**ASSIGNMENT**: Recast the material below as a JSON list of strings, one string per line, skipping blank lines. Begin at the line that contains "Rank the categories", continue through the end of the material, and leave out the pictures.

GIVEN RECORDS: Begin

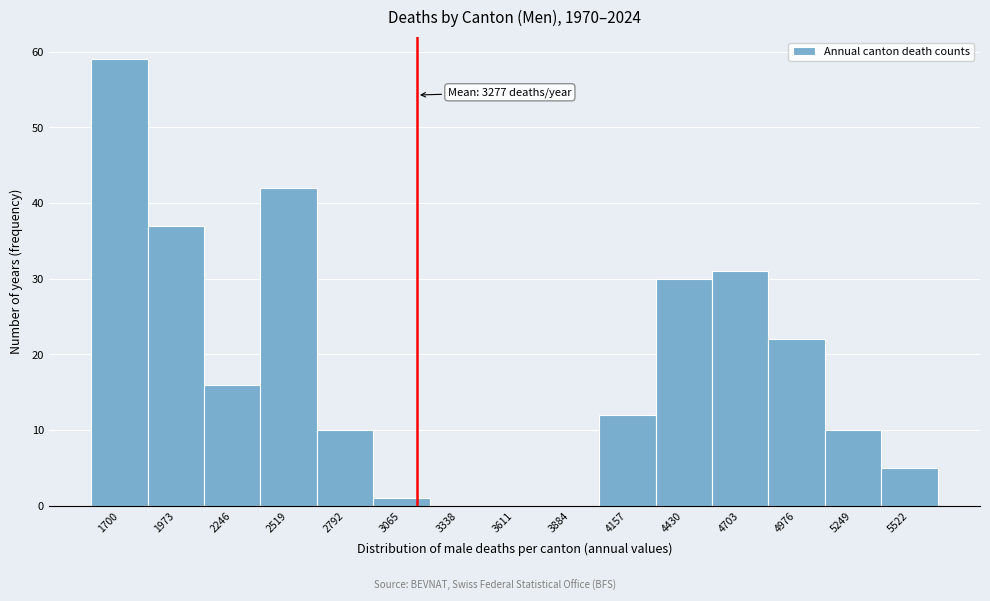

Reading left to right, transcribe all the data shown in this chart.

1700=59	1973=37	2246=16	2519=42	2792=10	3065=1	3338=0	3611=0	3884=0	4157=12	4430=30	4703=31	4976=22	5249=10	5522=5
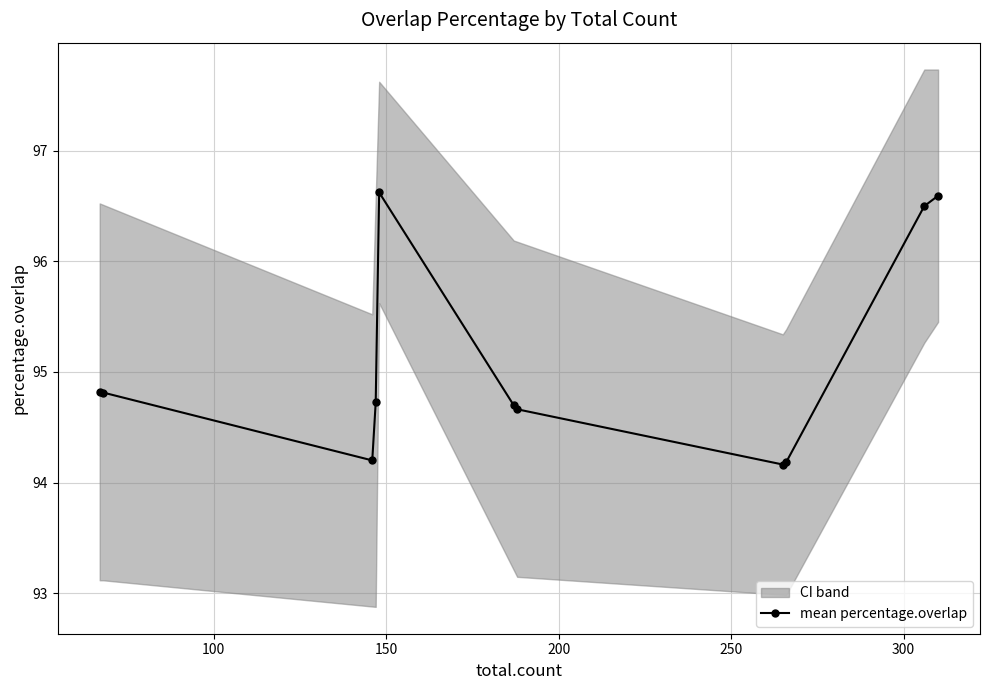

True or false: mean percentage.overlap has more than 0 interior local peaks.

True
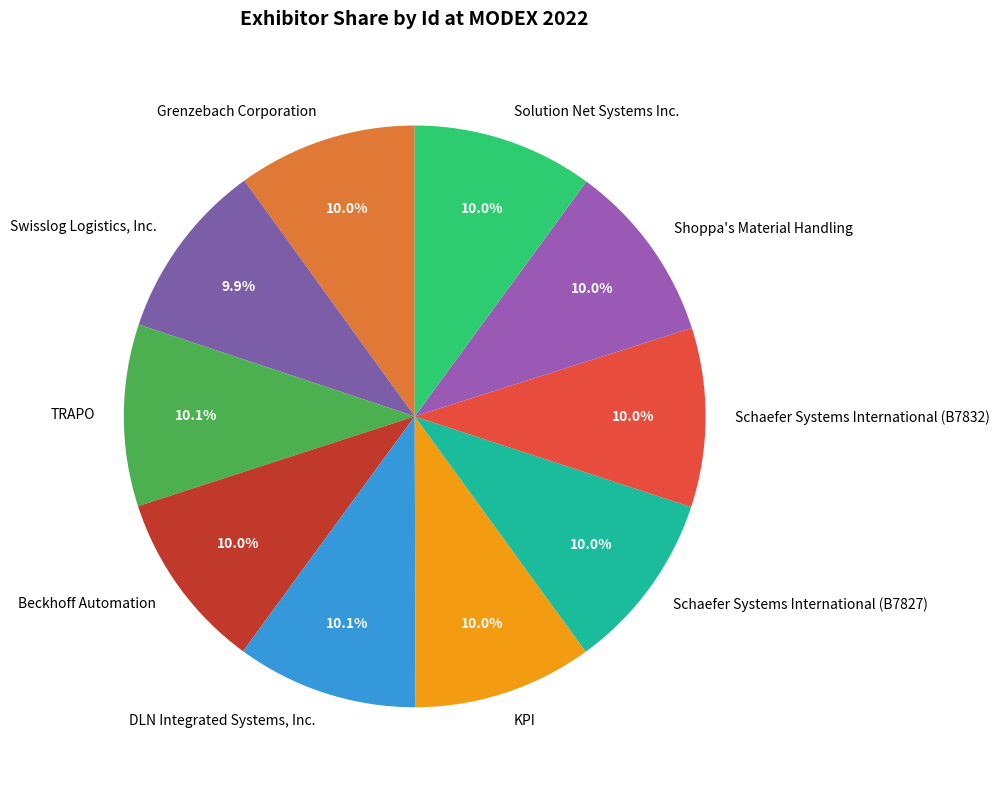

Combined, what portion of the pie is Shoppa's Material Handling and Schaefer Systems International (B7832)?

20.0%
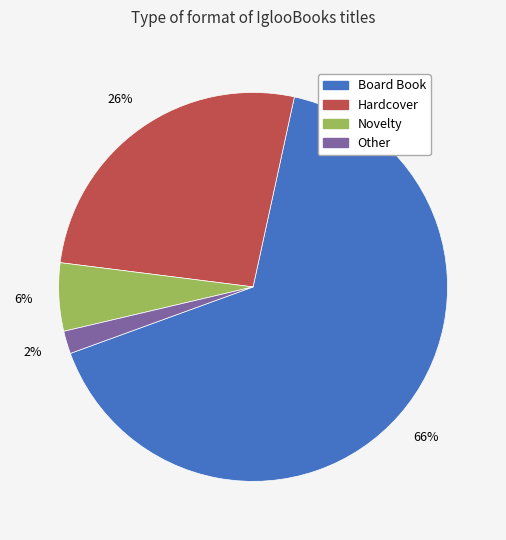

Rank the categories by value from lowest to highest.

Other, Novelty, Hardcover, Board Book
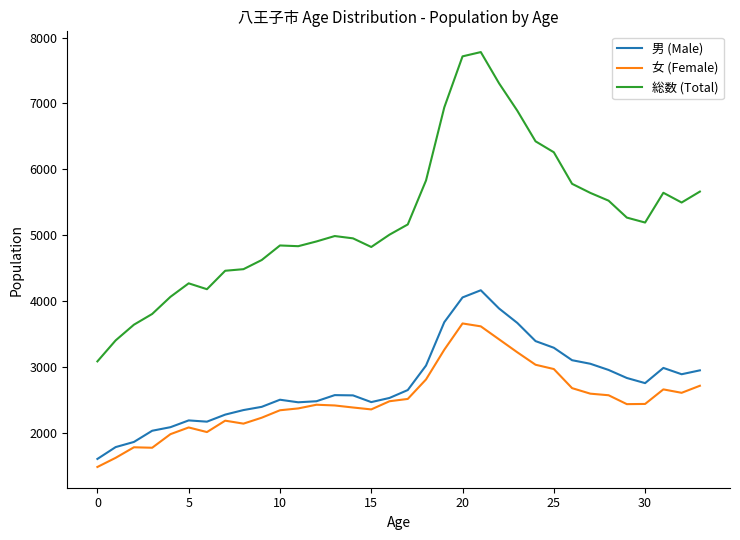

Which series has the largest total across all categories?

総数 (Total)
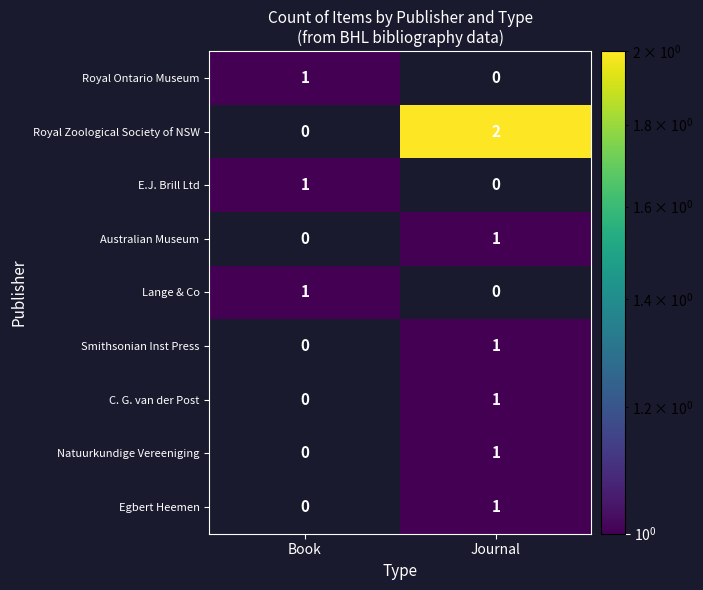

What is the greatest value displayed?

2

GIVEN RECORDS: End

**ANSWER FOR THE TASK**:
[
  "Rank the categories by value from lowest to highest.",
  "Other, Novelty, Hardcover, Board Book",
  "Which series has the largest total across all categories?",
  "総数 (Total)",
  "What is the greatest value displayed?",
  "2"
]